*** Opening Information provided ***
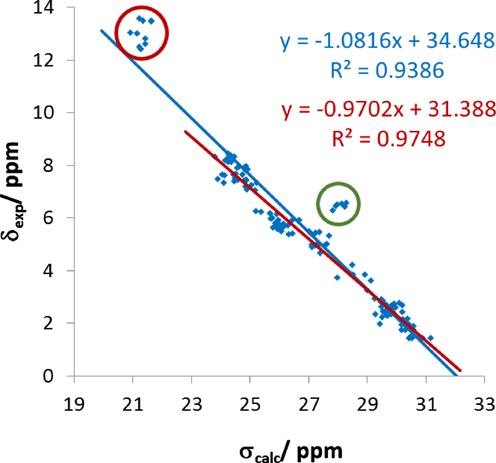
Correlations of the calculated isotropic chemical shielding with the experimental chemical shifts for a DNA duplex containing the potent anti-poxvirus agent cidofovir (PDB entry 2L8P, BMRB entry 17422): Correlation lines based on all nuclei (blue line) and neglecting the two problematic groups (red line, neglected nuclei in red and green circles) are shown.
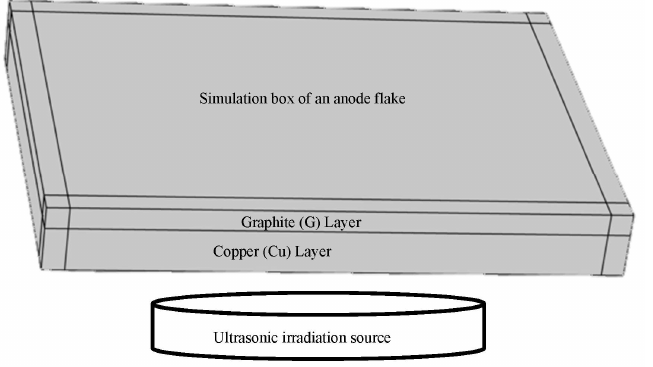
Figure 3. A piece of an anode electrode for qualitative simulation purposes.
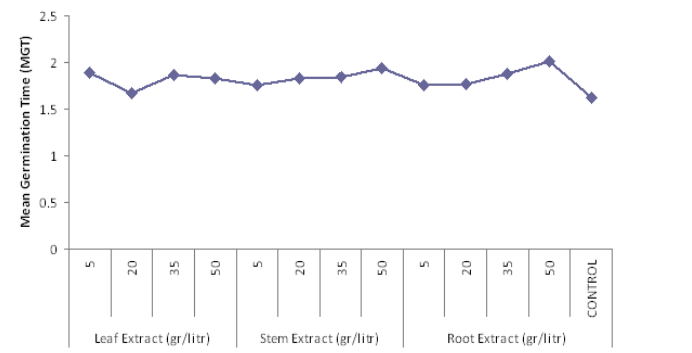
Fig. 2. The effect of sorghum extract on mung bean germination rate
*** Closing Information provided ***
* _Work required_: Write out all the data exactly, minus pictures.

* _Written solution_:
Correlations of the calculated isotropic chemical shielding with the experimental chemical shifts for a DNA duplex containing the potent anti-poxvirus agent cidofovir (PDB entry 2L8P, BMRB entry 17422): Correlation lines based on all nuclei (blue line) and neglecting the two problematic groups (red line, neglected nuclei in red and green circles) are shown.
Figure 3. A piece of an anode electrode for qualitative simulation purposes.
Fig. 2. The effect of sorghum extract on mung bean germination rate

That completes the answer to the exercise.